Alice Cooper
- Full name: Alice D. Cooper
- Born: Edinburgh, Scotland

Rugby union career
- Position: Forward

Senior career
- Years: Team / Apps / (Points)
- Richmond Women /  / (0)

= Alice Cooper (rugby union) =

Alice D. Cooper is a pioneer of women's rugby union, in England and internationally.

== Biography ==
Cooper was born in Edinburgh, Scotland. In October 1986, she met two members of the Richmond Women’s rugby team in a night out and was told that they needed tall players like her. She found an old pair of lacrosse boots and attended her first training at Richmond where she met Deborah Griffin, Sue Dorrington and Mary Forsyth.

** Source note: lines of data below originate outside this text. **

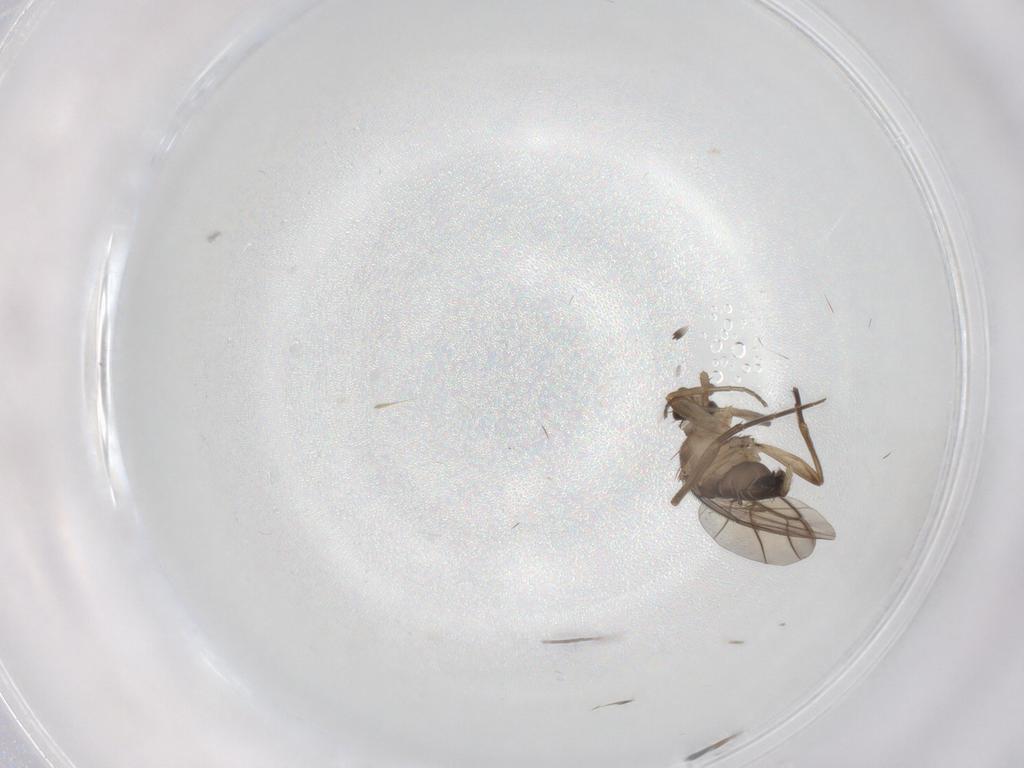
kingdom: Animalia
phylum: Arthropoda
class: Insecta
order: Diptera
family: Phoridae
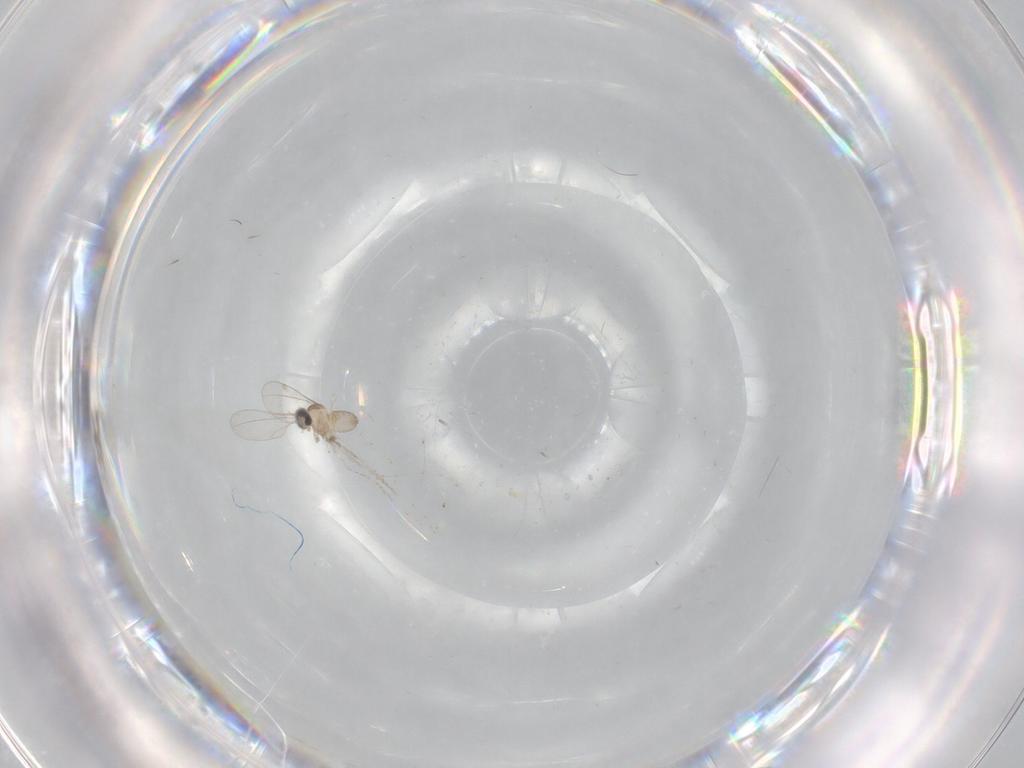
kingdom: Animalia
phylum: Arthropoda
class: Insecta
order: Diptera
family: Cecidomyiidae
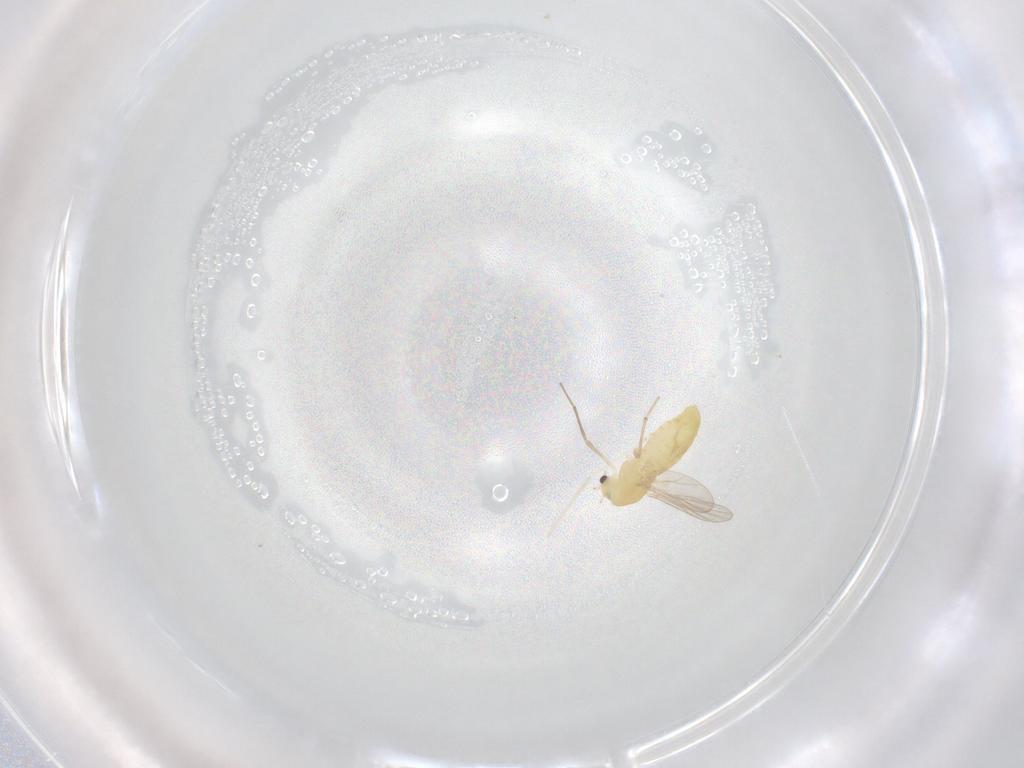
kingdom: Animalia
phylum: Arthropoda
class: Insecta
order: Diptera
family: Chironomidae
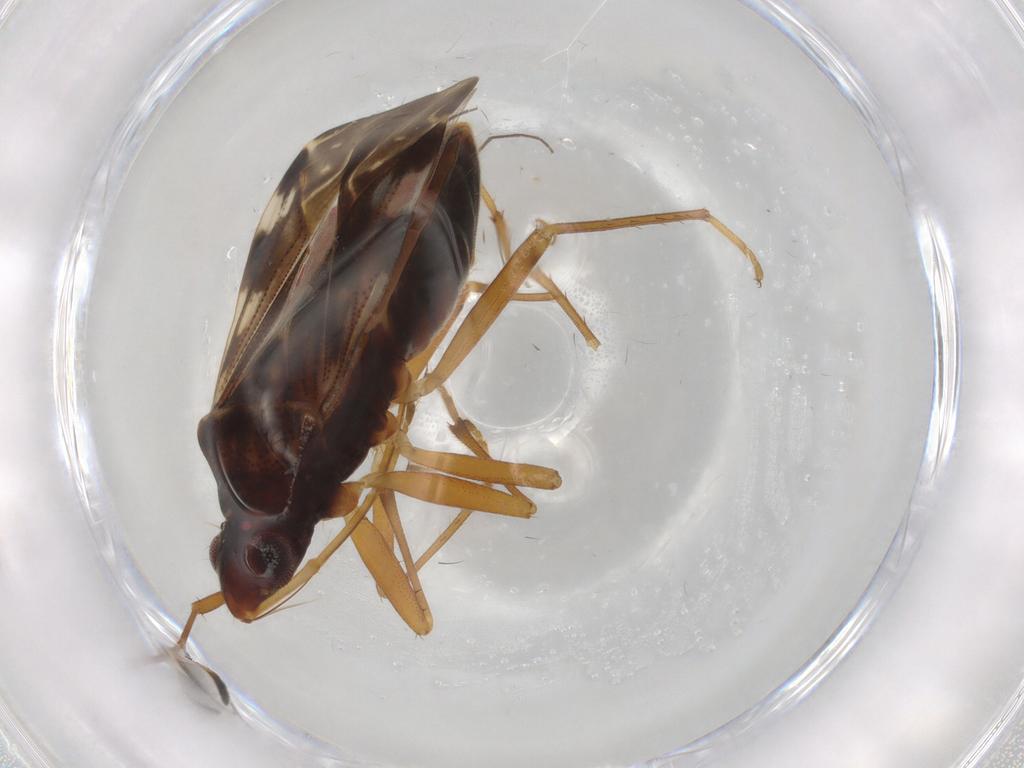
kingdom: Animalia
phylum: Arthropoda
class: Insecta
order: Hemiptera
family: Rhyparochromidae
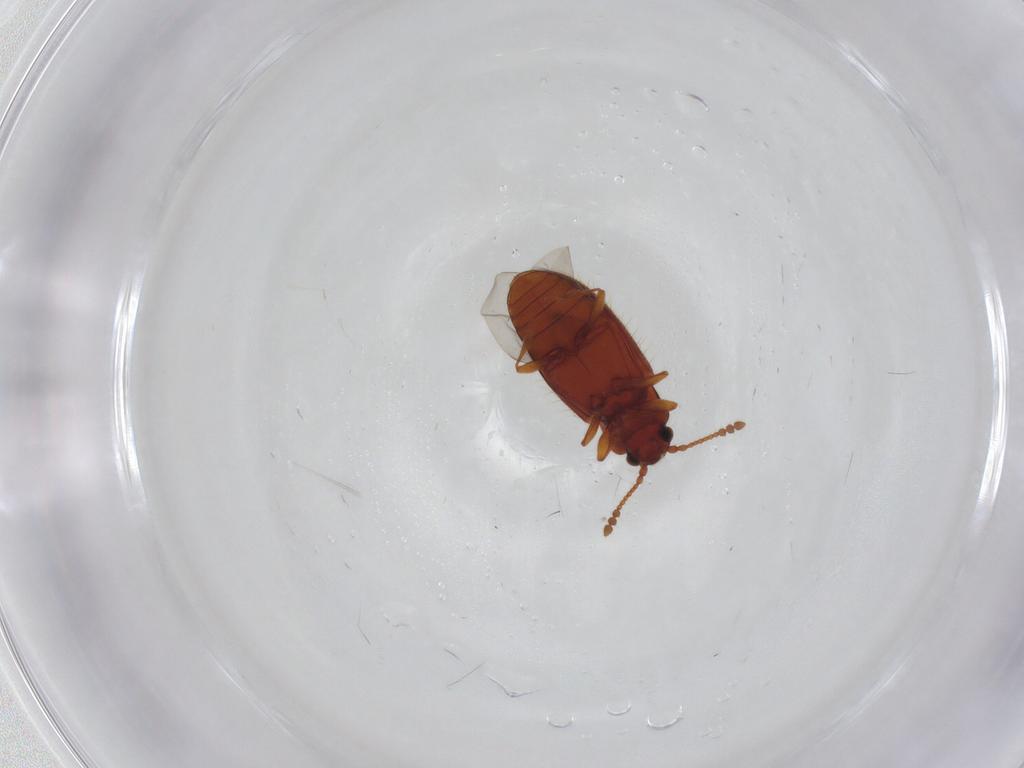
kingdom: Animalia
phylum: Arthropoda
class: Insecta
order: Coleoptera
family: Cryptophagidae
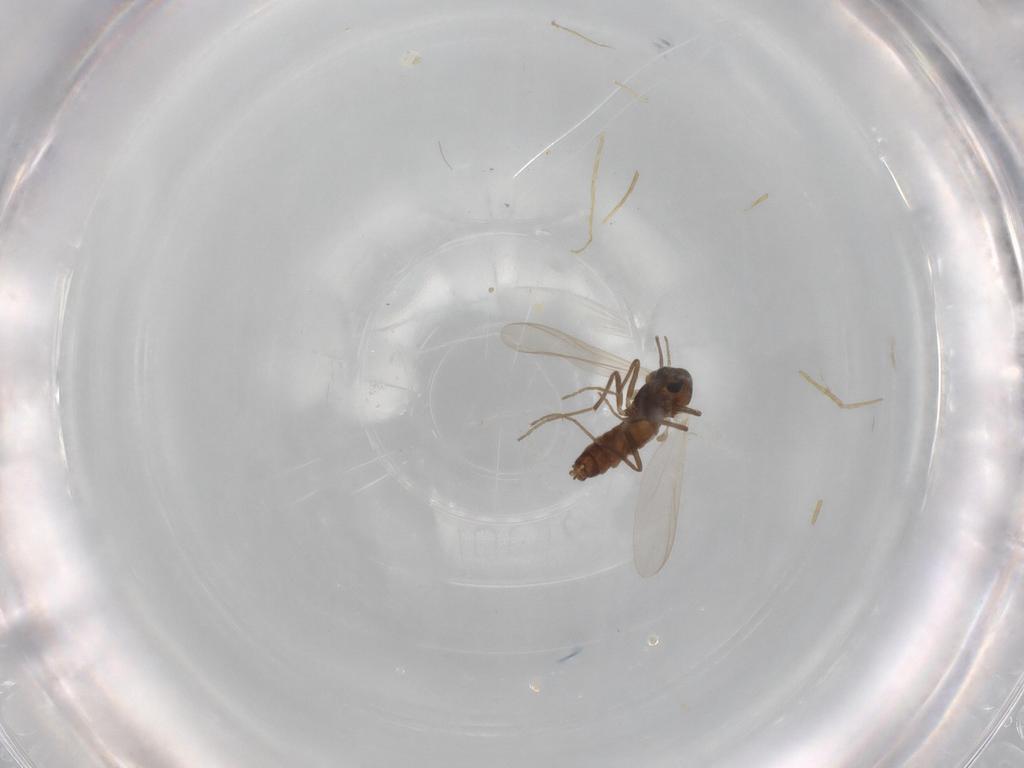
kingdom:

Cooper became part of the Organising Committee for the inaugural Women’s Rugby World Cup in 1991. She was an obvious choice for Press officer because she was a regular contributor to Rugby World & Post where she had her own column about the women’s game. Cooper devoted countless hours creating media coverage for the tournament, and was often found at the National Sports Centre for Wales typing up team sheets and match reports, organising the printing of programmes, and handling media calls.

Cooper's playing career came to an end in 1993 after she suffered a broken leg while captaining the Richmond sevens team.

=== World Rugby Hall of Fame ===
Cooper, Dorrington, Griffin, and Forsyth will be inducted into the World Rugby Hall of Fame in a special ceremony during the 2021 Rugby World Cup semi-finals at Eden Park on 5 November 2022.